Exercise brief:
Transcribe exactly the lines from the one holding "Technology used to" to the end of the data below, including both of those lines and no others.

Page-level text extractions
== Segment start ==

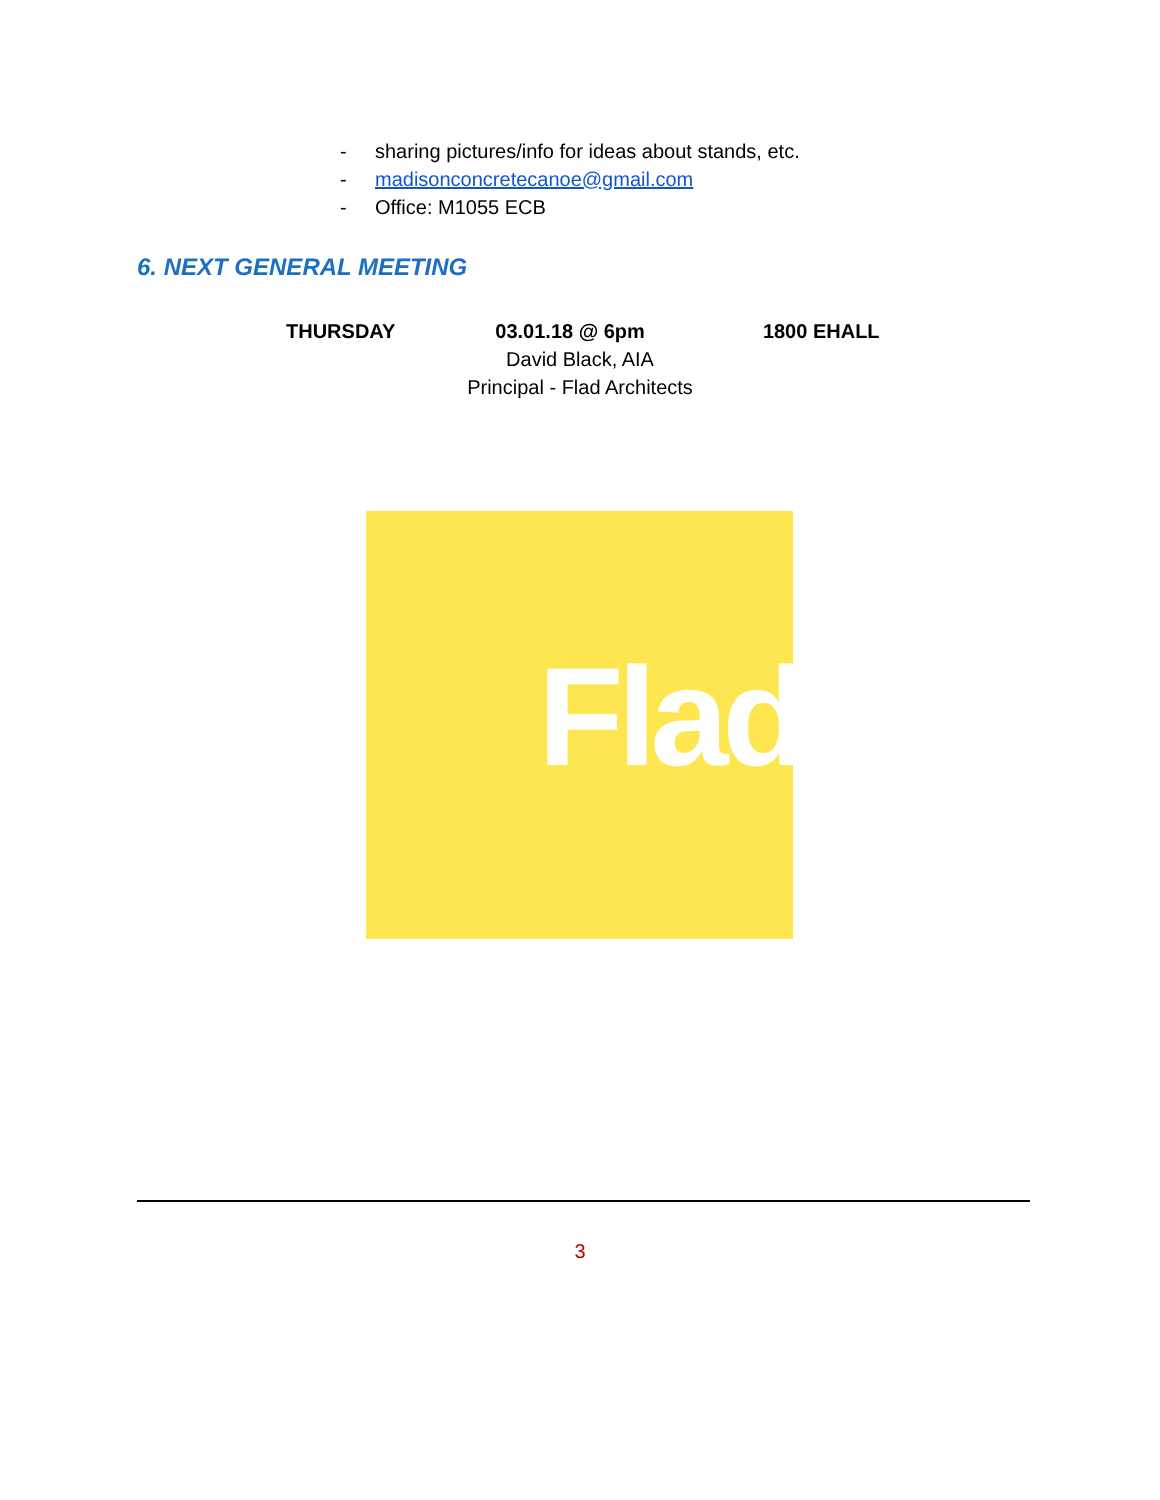- sharing pictures/info for ideas about stands, etc.
- madisonconcretecanoe@gmail.com
- Office: M1055 ECB
6. NEXT GENERAL MEETING
THURSDAY 03.01.18 @ 6pm 1800 EHALL
David Black, AIA
Principal - Flad Architects
Flad
3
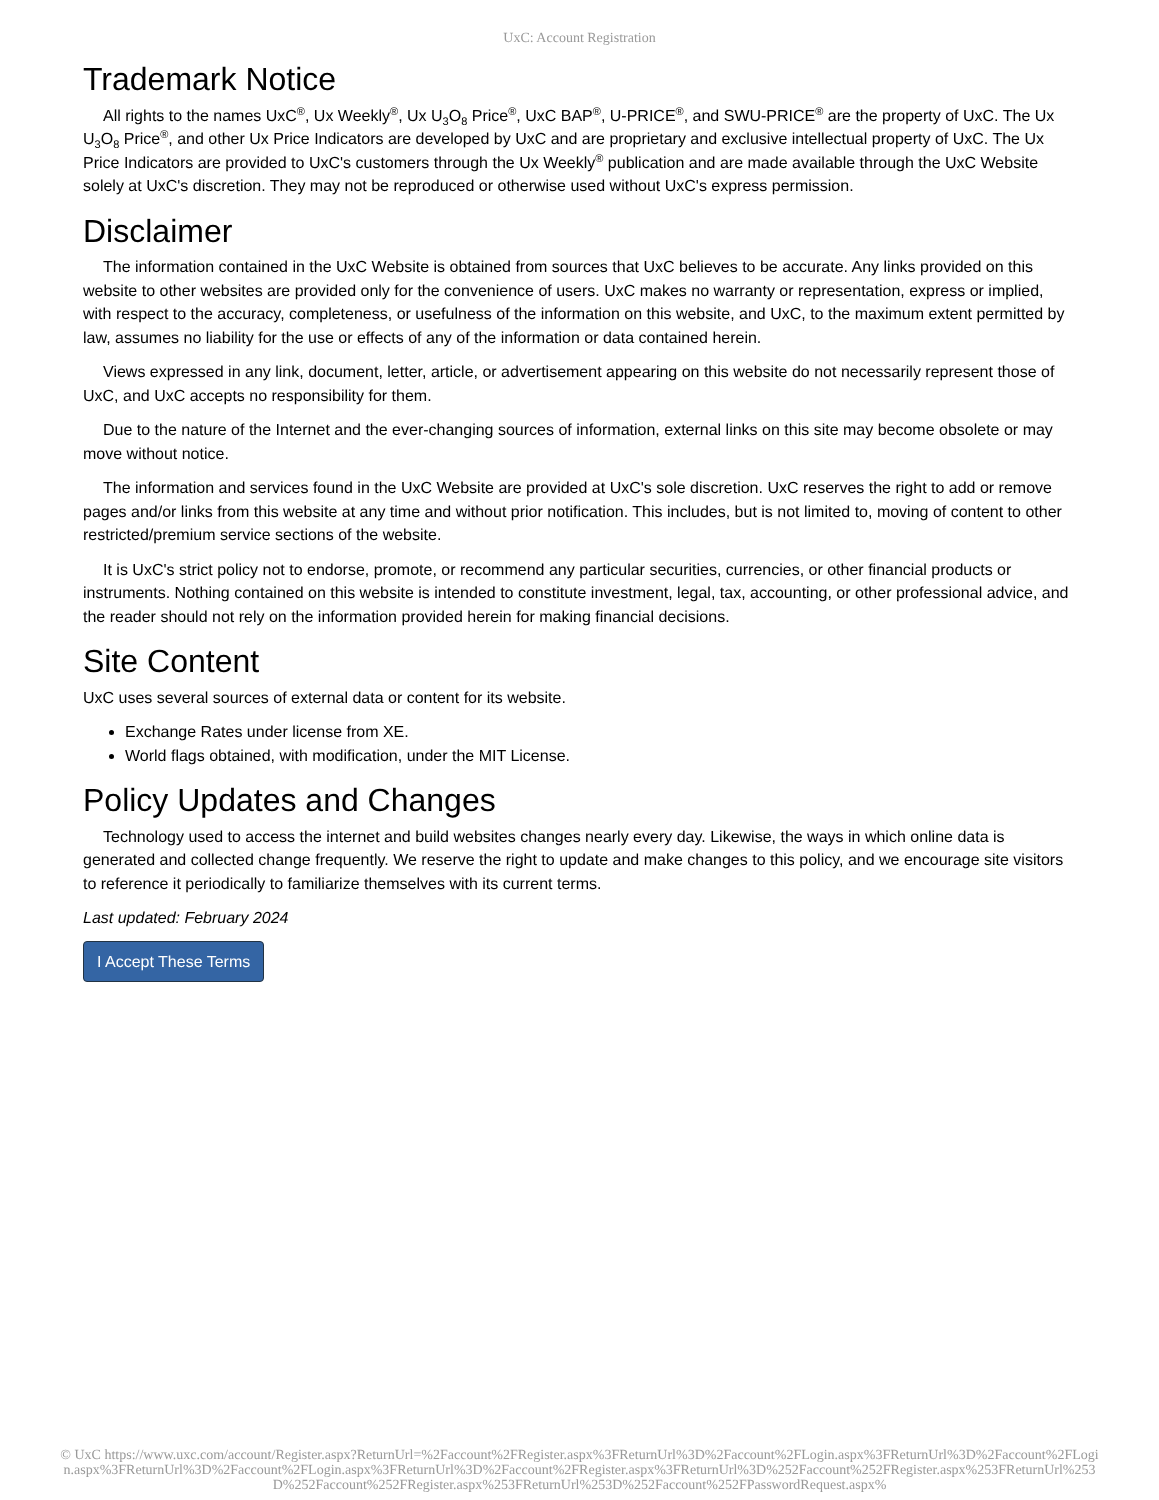UxC: Account Registration
Trademark Notice
All rights to the names UxC<sup>®</sup>, Ux Weekly<sup>®</sup>, Ux U<sub>3</sub>O<sub>8</sub> Price<sup>®</sup>, UxC BAP<sup>®</sup>, U-PRICE<sup>®</sup>, and SWU-PRICE<sup>®</sup> are the property of UxC. The Ux U<sub>3</sub>O<sub>8</sub> Price<sup>®</sup>, and other Ux Price Indicators are developed by UxC and are proprietary and exclusive intellectual property of UxC. The Ux Price Indicators are provided to UxC's customers through the Ux Weekly<sup>®</sup> publication and are made available through the UxC Website solely at UxC's discretion. They may not be reproduced or otherwise used without UxC's express permission.
Disclaimer
The information contained in the UxC Website is obtained from sources that UxC believes to be accurate. Any links provided on this website to other websites are provided only for the convenience of users. UxC makes no warranty or representation, express or implied, with respect to the accuracy, completeness, or usefulness of the information on this website, and UxC, to the maximum extent permitted by law, assumes no liability for the use or effects of any of the information or data contained herein.
Views expressed in any link, document, letter, article, or advertisement appearing on this website do not necessarily represent those of UxC, and UxC accepts no responsibility for them.
Due to the nature of the Internet and the ever-changing sources of information, external links on this site may become obsolete or may move without notice.
The information and services found in the UxC Website are provided at UxC's sole discretion. UxC reserves the right to add or remove pages and/or links from this website at any time and without prior notification. This includes, but is not limited to, moving of content to other restricted/premium service sections of the website.
It is UxC's strict policy not to endorse, promote, or recommend any particular securities, currencies, or other financial products or instruments. Nothing contained on this website is intended to constitute investment, legal, tax, accounting, or other professional advice, and the reader should not rely on the information provided herein for making financial decisions.
Site Content
UxC uses several sources of external data or content for its website.
Exchange Rates under license from XE.
World flags obtained, with modification, under the MIT License.
Policy Updates and Changes
Technology used to access the internet and build websites changes nearly every day. Likewise, the ways in which online data is generated and collected change frequently. We reserve the right to update and make changes to this policy, and we encourage site visitors to reference it periodically to familiarize themselves with its current terms.
Last updated: February 2024
I Accept These Terms
© UxC https://www.uxc.com/account/Register.aspx?ReturnUrl=%2Faccount%2FRegister.aspx%3FReturnUrl%3D%2Faccount%2FLogin.aspx%3FReturnUrl%3D%2Faccount%2FLogin.aspx%3FReturnUrl%3D%2Faccount%2FLogin.aspx%3FReturnUrl%3D%2Faccount%2FRegister.aspx%3FReturnUrl%3D%252Faccount%252FRegister.aspx%253FReturnUrl%253D%252Faccount%252FRegister.aspx%253FReturnUrl%253D%252Faccount%252FPasswordRequest.aspx%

== Segment end ==

Response area:
Technology used to access the internet and build websites changes nearly every day. Likewise, the ways in which online data is generated and collected change frequently. We reserve the right to update and make changes to this policy, and we encourage site visitors to reference it periodically to familiarize themselves with its current terms.
Last updated: February 2024
I Accept These Terms
© UxC https://www.uxc.com/account/Register.aspx?ReturnUrl=%2Faccount%2FRegister.aspx%3FReturnUrl%3D%2Faccount%2FLogin.aspx%3FReturnUrl%3D%2Faccount%2FLogin.aspx%3FReturnUrl%3D%2Faccount%2FLogin.aspx%3FReturnUrl%3D%2Faccount%2FRegister.aspx%3FReturnUrl%3D%252Faccount%252FRegister.aspx%253FReturnUrl%253D%252Faccount%252FRegister.aspx%253FReturnUrl%253D%252Faccount%252FPasswordRequest.aspx%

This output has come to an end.